**What this task involves**
Only one stretch of the data below is wanted: the lines from the one with "right eye: (59, 72)" through the one with "right wrist: (59, 127)", repeated exactly.

**Input records**
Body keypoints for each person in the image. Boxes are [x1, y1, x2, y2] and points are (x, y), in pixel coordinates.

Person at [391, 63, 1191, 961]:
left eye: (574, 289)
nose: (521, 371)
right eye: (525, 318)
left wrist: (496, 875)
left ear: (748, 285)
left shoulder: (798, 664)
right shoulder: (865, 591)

---

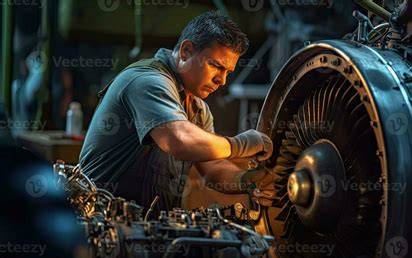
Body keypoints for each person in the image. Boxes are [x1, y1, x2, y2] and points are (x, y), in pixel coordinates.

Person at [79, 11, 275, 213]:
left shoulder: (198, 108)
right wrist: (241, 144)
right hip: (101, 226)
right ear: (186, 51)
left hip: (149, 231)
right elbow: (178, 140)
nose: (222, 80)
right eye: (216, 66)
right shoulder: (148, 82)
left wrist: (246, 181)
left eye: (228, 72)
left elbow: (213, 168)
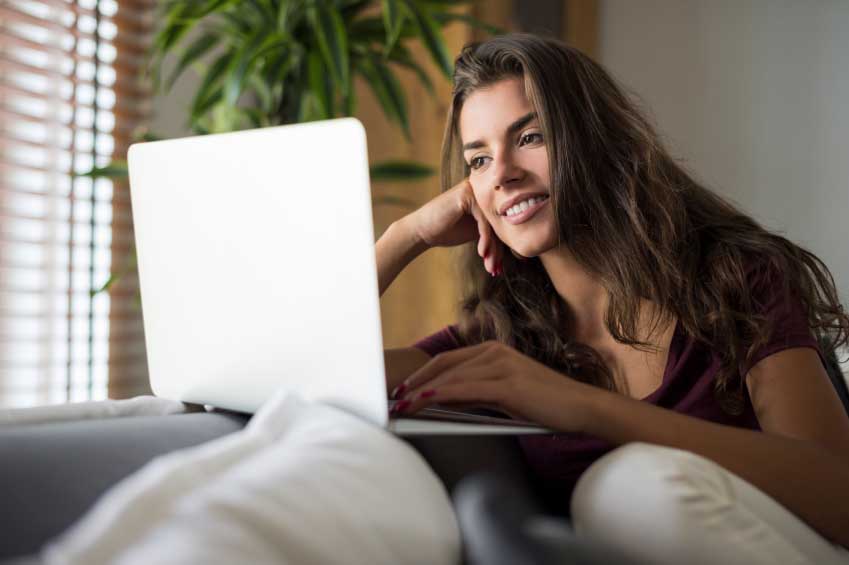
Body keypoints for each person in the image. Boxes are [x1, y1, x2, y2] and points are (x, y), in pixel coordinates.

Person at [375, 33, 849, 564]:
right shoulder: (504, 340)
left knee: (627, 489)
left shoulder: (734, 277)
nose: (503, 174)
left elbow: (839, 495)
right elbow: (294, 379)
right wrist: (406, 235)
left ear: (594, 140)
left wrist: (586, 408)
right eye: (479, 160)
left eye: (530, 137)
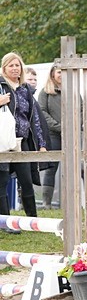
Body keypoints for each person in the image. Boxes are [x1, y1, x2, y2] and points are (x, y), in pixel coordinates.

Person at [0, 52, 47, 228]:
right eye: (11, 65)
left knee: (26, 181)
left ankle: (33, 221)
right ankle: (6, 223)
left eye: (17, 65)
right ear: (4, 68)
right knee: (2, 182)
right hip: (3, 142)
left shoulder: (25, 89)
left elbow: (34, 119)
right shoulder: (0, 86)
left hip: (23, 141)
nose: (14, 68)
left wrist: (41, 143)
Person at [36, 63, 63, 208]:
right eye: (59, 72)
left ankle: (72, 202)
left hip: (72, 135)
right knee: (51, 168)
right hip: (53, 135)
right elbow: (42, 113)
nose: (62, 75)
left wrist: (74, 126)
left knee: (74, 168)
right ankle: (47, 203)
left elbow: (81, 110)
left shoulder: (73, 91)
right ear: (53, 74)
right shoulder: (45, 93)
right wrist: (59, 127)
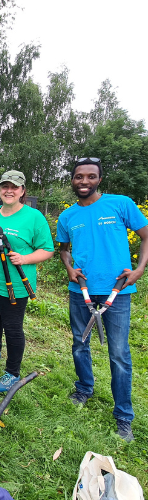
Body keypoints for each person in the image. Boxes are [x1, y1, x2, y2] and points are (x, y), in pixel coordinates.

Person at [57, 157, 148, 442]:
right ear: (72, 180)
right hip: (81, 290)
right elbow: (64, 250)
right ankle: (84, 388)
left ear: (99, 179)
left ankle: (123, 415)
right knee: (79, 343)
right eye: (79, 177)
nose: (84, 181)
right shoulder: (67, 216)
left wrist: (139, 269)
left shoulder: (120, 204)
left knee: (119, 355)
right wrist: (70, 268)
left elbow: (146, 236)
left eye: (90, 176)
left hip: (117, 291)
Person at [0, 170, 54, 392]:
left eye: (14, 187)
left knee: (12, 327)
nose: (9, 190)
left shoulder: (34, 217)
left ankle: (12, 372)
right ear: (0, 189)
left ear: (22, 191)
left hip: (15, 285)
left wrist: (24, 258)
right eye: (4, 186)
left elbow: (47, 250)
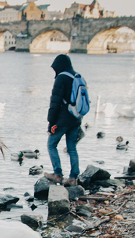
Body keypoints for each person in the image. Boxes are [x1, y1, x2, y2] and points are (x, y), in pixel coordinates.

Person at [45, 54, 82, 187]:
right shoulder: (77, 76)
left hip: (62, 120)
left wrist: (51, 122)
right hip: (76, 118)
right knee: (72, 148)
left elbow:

* * *

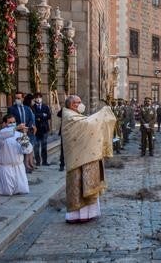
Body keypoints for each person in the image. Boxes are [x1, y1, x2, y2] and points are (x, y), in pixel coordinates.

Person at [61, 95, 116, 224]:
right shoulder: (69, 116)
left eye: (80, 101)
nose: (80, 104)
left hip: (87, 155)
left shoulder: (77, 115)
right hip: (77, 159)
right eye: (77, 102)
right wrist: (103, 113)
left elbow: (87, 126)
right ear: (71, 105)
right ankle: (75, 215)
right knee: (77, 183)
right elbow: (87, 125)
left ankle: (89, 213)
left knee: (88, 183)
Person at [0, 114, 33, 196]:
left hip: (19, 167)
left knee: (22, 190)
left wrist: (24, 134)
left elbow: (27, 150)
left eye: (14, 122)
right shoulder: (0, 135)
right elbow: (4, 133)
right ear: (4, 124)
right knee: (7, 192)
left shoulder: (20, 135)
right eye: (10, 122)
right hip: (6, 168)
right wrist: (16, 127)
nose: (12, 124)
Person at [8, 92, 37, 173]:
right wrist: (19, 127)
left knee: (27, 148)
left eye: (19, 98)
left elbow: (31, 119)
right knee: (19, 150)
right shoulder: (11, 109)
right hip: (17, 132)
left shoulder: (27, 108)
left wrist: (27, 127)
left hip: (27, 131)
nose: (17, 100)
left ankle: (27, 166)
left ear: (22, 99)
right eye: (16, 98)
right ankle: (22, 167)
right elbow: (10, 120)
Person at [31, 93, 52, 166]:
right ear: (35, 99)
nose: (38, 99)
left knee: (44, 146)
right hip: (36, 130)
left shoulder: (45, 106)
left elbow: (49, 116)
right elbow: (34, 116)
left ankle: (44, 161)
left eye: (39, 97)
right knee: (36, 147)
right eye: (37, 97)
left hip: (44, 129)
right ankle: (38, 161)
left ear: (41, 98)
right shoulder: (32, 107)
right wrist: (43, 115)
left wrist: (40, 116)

**Answer to the problem**
right eye: (59, 72)
left ankle: (72, 202)
left hip: (72, 135)
right knee: (51, 168)
right hip: (53, 135)
right elbow: (42, 113)
nose: (62, 75)
left wrist: (74, 126)
left knee: (74, 168)
right ankle: (47, 203)
left elbow: (81, 110)
left shoulder: (73, 91)
right ear: (53, 74)
right shoulder: (45, 93)
right wrist: (59, 127)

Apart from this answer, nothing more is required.